— DATA —

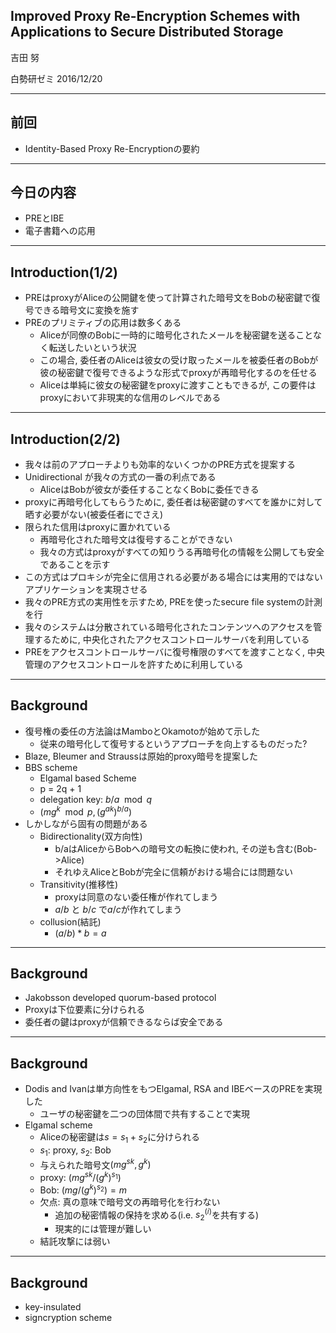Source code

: ## Improved Proxy Re-Encryption Schemes with Applications to Secure Distributed Storage

吉田 努  
  
白勢研ゼミ 2016/12/20  

<style type="text/css">
	.reveal table {
		font-size: 80%;
	}
</style>

<style type="text/css">
.reveal section img {
  margin: 15px 0px;
  border: 0px;
  box-shadow: 0 0 0px rgba(0, 0, 0, 0);
}
</style>

---
## 前回
- Identity-Based Proxy Re-Encryptionの要約

---
## 今日の内容
- PREとIBE
- 電子書籍への応用

---
## Introduction(1/2)
- PREはproxyがAliceの公開鍵を使って計算された暗号文をBobの秘密鍵で復号できる暗号文に変換を施す
- PREのプリミティブの応用は数多くある
	- Aliceが同僚のBobに一時的に暗号化されたメールを秘密鍵を送ることなく転送したいという状況
	- この場合, 委任者のAliceは彼女の受け取ったメールを被委任者のBobが彼の秘密鍵で復号できるような形式でproxyが再暗号化するのを任せる
	- Aliceは単純に彼女の秘密鍵をproxyに渡すこともできるが, この要件はproxyにおいて非現実的な信用のレベルである

---
## Introduction(2/2)
- 我々は前のアプローチよりも効率的ないくつかのPRE方式を提案する
- Unidirectional が我々の方式の一番の利点である
	- AliceはBobが彼女が委任することなくBobに委任できる
- proxyに再暗号化してもらうために, 委任者は秘密鍵のすべてを誰かに対して晒す必要がない(被委任者にでさえ)
- 限られた信用はproxyに置かれている
	- 再暗号化された暗号文は復号することができない
	- 我々の方式はproxyがすべての知りうる再暗号化の情報を公開しても安全であることを示す
- この方式はプロキシが完全に信用される必要がある場合には実用的ではないアプリケーションを実現させる
- 我々のPRE方式の実用性を示すため, PREを使ったsecure file systemの計測を行
- 我々のシステムは分散されている暗号化されたコンテンツへのアクセスを管理するために, 中央化されたアクセスコントロールサーバを利用している
- PREをアクセスコントロールサーバに復号権限のすべてを渡すことなく, 中央管理のアクセスコントロールを許すために利用している

---
## Background
- 復号権の委任の方法論はMamboとOkamotoが始めて示した
	- 従来の暗号化して復号するというアプローチを向上するものだった?
- Blaze, Bleumer and Straussは原始的proxy暗号を提案した
- BBS scheme
	- Elgamal based Scheme
	- p = 2q + 1
	- delegation key: $b/a \mod q$
	- $(mg^k \mod p, (g^{ak})^{b/a})$
- しかしながら固有の問題がある
	- Bidirectionality(双方向性)
		- b/aはAliceからBobへの暗号文の転換に使われ, その逆も含む(Bob->Alice)
		- それゆえAliceとBobが完全に信頼がおける場合には問題ない
	- Transitivity(推移性)
		- proxyは同意のない委任権が作れてしまう
		- $a/b$ と $b/c$ で$a/c$が作れてしまう
	- collusion(結託)
		- $(a/b) * b = a$

---
## Background
- Jakobsson developed quorum-based protocol
- Proxyは下位要素に分けられる
- 委任者の鍵はproxyが信頼できるならば安全である

---
## Background
- Dodis and Ivanは単方向性をもつElgamal, RSA and IBEベースのPREを実現した
	- ユーザの秘密鍵を二つの団体間で共有することで実現
- Elgamal scheme
	- Aliceの秘密鍵は$s = s_1 + s_2$に分けられる
	- $s_1$: proxy, $s_2$: Bob
	- 与えられた暗号文$(mg^{sk}, g^k)$
	- proxy: $(mg^{sk}/(g^k)^{s_1})$
	- Bob: $(mg/(g^k)^{s_2}) = m$
	- 欠点: 真の意味で暗号文の再暗号化を行わない
		- 追加の秘密情報の保持を求める(i.e. $s^(i)_2$を共有する)
		- 現実的には管理が難しい
	- 結託攻撃には弱い

---
## Background
- key-insulated
- signcryption scheme
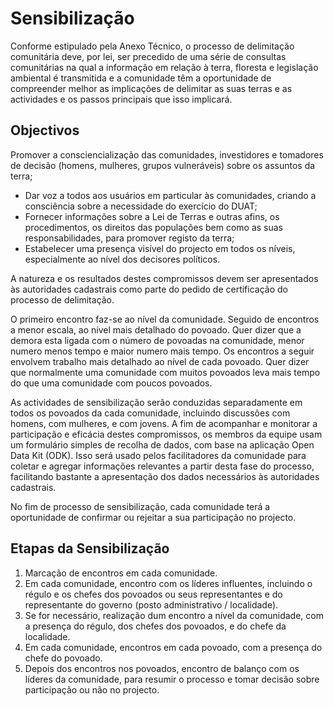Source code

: # Sensibilização

Conforme estipulado pela Anexo Técnico, o processo de delimitação comunitária deve, por lei, ser precedido de uma série de consultas comunitárias na qual a informação em relação à terra, floresta e legislação ambiental é transmitida e a comunidade têm a oportunidade de compreender melhor as implicações de delimitar as suas terras e as actividades e os passos principais que isso implicará.

## Objectivos

Promover a consciencialização das comunidades, investidores e tomadores de decisão \(homens, mulheres, grupos vulneráveis\) sobre os assuntos da terra;

* Dar voz a todos aos usuários em particular às comunidades, criando a consciência sobre a necessidade do exercício do DUAT; 
* Fornecer informações sobre a Lei de Terras e outras afins, os procedimentos, os direitos das populações bem como as suas responsabilidades, para promover registo da terra;
* Estabelecer uma presença visível do projecto em todos os níveis, especialmente ao nível dos decisores políticos.

A natureza e os resultados destes compromissos devem ser apresentados às autoridades cadastrais como parte do pedido de certificação do processo de delimitação.

O primeiro encontro faz-se ao nível da comunidade. Seguido de encontros a menor escala, ao nível mais detalhado do povoado. Quer dizer que a demora esta ligada com o número de povoadas na comunidade, menor numero menos tempo e maior numero mais tempo. Os encontros a seguir envolvem trabalho mais detalhado ao nível de cada povoado. Quer dizer que normalmente uma comunidade com muitos povoados leva mais tempo do que uma comunidade com poucos povoados.

As actividades de sensibilização serão conduzidas separadamente em todos os povoados da cada comunidade, incluindo discussões com homens, com mulheres, e com jovens. A fim de acompanhar e monitorar a participação e eficácia destes compromissos, os membros da equipe usam um formulário simples de recolha de dados, com base na aplicação Open Data Kit \(ODK\). Isso será usado pelos facilitadores da comunidade para coletar e agregar informações relevantes a partir desta fase do processo, facilitando bastante a apresentação dos dados necessários às autoridades cadastrais.

No fim de processo de sensibilização, cada comunidade terá a oportunidade de confirmar ou rejeitar a sua participação no projecto.

## Etapas da Sensibilização

1. Marcação de encontros em cada comunidade.
2. Em cada comunidade, encontro com os líderes influentes, incluindo o régulo e os chefes dos povoados ou seus representantes e do representante do governo \(posto administrativo / localidade\).
3. Se for necessário, realização dum encontro a nível da comunidade, com a presença do régulo, dos chefes dos povoados, e do chefe da localidade.
4. Em cada comunidade, encontros em cada povoado, com a presença do chefe do povoado.
5. Depois dos encontros nos povoados, encontro de balanço com os líderes da comunidade, para resumir o processo e tomar decisão sobre participação ou não no projecto.

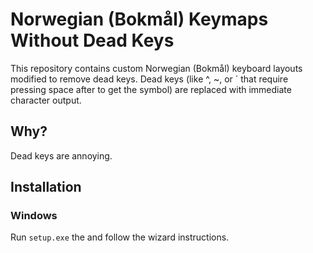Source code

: # Norwegian (Bokmål) Keymaps Without Dead Keys
This repository contains custom Norwegian (Bokmål) keyboard layouts modified to remove dead keys.
Dead keys (like ^, ~, or ´ that require pressing space after to get the symbol) are replaced with immediate character output.

## Why?
Dead keys are annoying.

## Installation

### Windows
  Run `setup.exe` the and follow the wizard instructions.
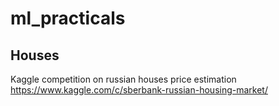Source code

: # ml_practicals

## Houses
Kaggle competition on russian houses price estimation
https://www.kaggle.com/c/sberbank-russian-housing-market/
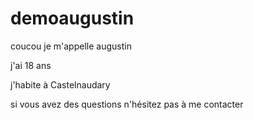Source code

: # demoaugustin
coucou
je m'appelle augustin

j'ai 18 ans 

j'habite à Castelnaudary

si vous avez des questions n'hésitez pas à me contacter 
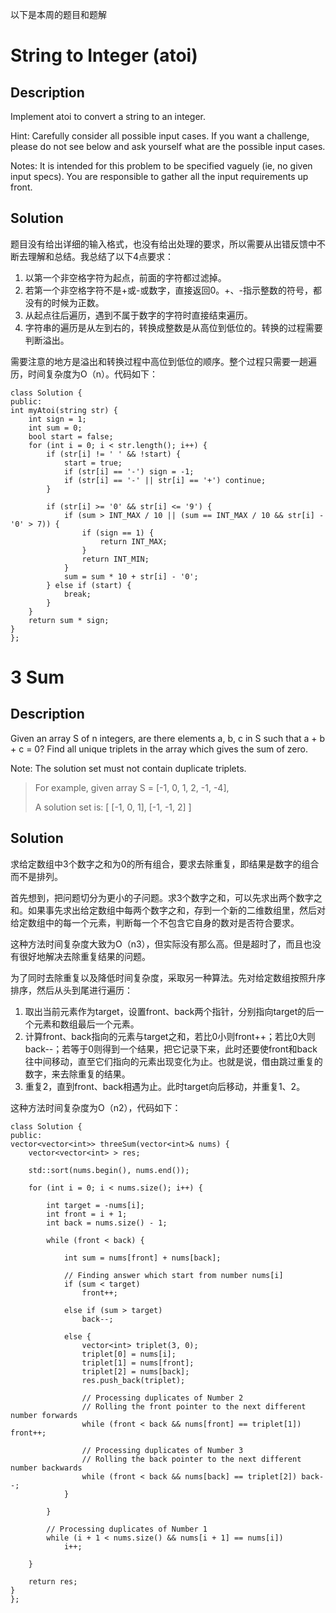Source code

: 以下是本周的题目和题解
# String to Integer (atoi)
## Description
Implement atoi to convert a string to an integer.

Hint: Carefully consider all possible input cases. If you want a challenge, please do not see below and ask yourself what are the possible input cases.

Notes: It is intended for this problem to be specified vaguely (ie, no given input specs). You are responsible to gather all the input requirements up front. 
## Solution
题目没有给出详细的输入格式，也没有给出处理的要求，所以需要从出错反馈中不断去理解和总结。我总结了以下4点要求：
1. 以第一个非空格字符为起点，前面的字符都过滤掉。
2. 若第一个非空格字符不是+或-或数字，直接返回0。+、-指示整数的符号，都没有的时候为正数。
3. 从起点往后遍历，遇到不属于数字的字符时直接结束遍历。
4. 字符串的遍历是从左到右的，转换成整数是从高位到低位的。转换的过程需要判断溢出。

需要注意的地方是溢出和转换过程中高位到低位的顺序。整个过程只需要一趟遍历，时间复杂度为O（n）。代码如下：

    class Solution {
    public:
    int myAtoi(string str) {
        int sign = 1;
        int sum = 0;
        bool start = false;
        for (int i = 0; i < str.length(); i++) {
        	if (str[i] != ' ' && !start) {
        		start = true;
        		if (str[i] == '-') sign = -1;
        		if (str[i] == '-' || str[i] == '+') continue;
        	}
        	
        	if (str[i] >= '0' && str[i] <= '9') {
        		if (sum > INT_MAX / 10 || (sum == INT_MAX / 10 && str[i] - '0' > 7)) {
        			if (sign == 1) {
        				return INT_MAX;
        			}
        			return INT_MIN;
        		}
        		sum = sum * 10 + str[i] - '0';
        	} else if (start) {
        		break;
        	}
        }
        return sum * sign;
    }
    };
    
    
# 3 Sum
## Description
Given an array S of n integers, are there elements a, b, c in S such that a + b + c = 0? Find all unique triplets in the array which gives the sum of zero.

Note: The solution set must not contain duplicate triplets.

> For example, given array S = [-1, 0, 1, 2, -1, -4],
>
> A solution set is:
> [
>  [-1, 0, 1],
>  [-1, -1, 2]
> ]

## Solution
求给定数组中3个数字之和为0的所有组合，要求去除重复，即结果是数字的组合而不是排列。

首先想到，把问题切分为更小的子问题。求3个数字之和，可以先求出两个数字之和。如果事先求出给定数组中每两个数字之和，存到一个新的二维数组里，然后对给定数组中的每一个元素，判断每一个不包含它自身的数对是否符合要求。

这种方法时间复杂度大致为O（n3），但实际没有那么高。但是超时了，而且也没有很好地解决去除重复结果的问题。

为了同时去除重复以及降低时间复杂度，采取另一种算法。先对给定数组按照升序排序，然后从头到尾进行遍历：
1. 取出当前元素作为target，设置front、back两个指针，分别指向target的后一个元素和数组最后一个元素。
2. 计算front、back指向的元素与target之和，若比0小则front++；若比0大则back--；若等于0则得到一个结果，把它记录下来，此时还要使front和back往中间移动，直至它们指向的元素出现变化为止。也就是说，借由跳过重复的数字，来去除重复的结果。
3. 重复2，直到front、back相遇为止。此时target向后移动，并重复1、2。

这种方法时间复杂度为O（n2），代码如下：

    class Solution {
    public:
    vector<vector<int>> threeSum(vector<int>& nums) {
        vector<vector<int> > res;

        std::sort(nums.begin(), nums.end());

        for (int i = 0; i < nums.size(); i++) {
            
            int target = -nums[i];
            int front = i + 1;
            int back = nums.size() - 1;

            while (front < back) {

                int sum = nums[front] + nums[back];
                
                // Finding answer which start from number nums[i]
                if (sum < target)
                    front++;

                else if (sum > target)
                    back--;

                else {
                    vector<int> triplet(3, 0);
                    triplet[0] = nums[i];
                    triplet[1] = nums[front];
                    triplet[2] = nums[back];
                    res.push_back(triplet);
                    
                    // Processing duplicates of Number 2
                    // Rolling the front pointer to the next different number forwards
                    while (front < back && nums[front] == triplet[1]) front++;

                    // Processing duplicates of Number 3
                    // Rolling the back pointer to the next different number backwards
                    while (front < back && nums[back] == triplet[2]) back--;
                }
                
            }

            // Processing duplicates of Number 1
            while (i + 1 < nums.size() && nums[i + 1] == nums[i]) 
                i++;

        }
        
        return res;
    }
    };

— WHAT THE TASK ASKS —
Look through the listing above for the line with "Dead keys (like" and the line with "si vous avez". Write out exactly those lines and everything between, leaving out pictures.

— RESPONSE TO THIS TASK —
Dead keys (like ^, ~, or ´ that require pressing space after to get the symbol) are replaced with immediate character output.

## Why?
Dead keys are annoying.

## Installation

### Windows
  Run `setup.exe` the and follow the wizard instructions.
Source code

: # ml_practicals

## Houses
Kaggle competition on russian houses price estimation
https://www.kaggle.com/c/sberbank-russian-housing-market/
Source code

: # demoaugustin
coucou
je m'appelle augustin

j'ai 18 ans 

j'habite à Castelnaudary

si vous avez des questions n'hésitez pas à me contacter 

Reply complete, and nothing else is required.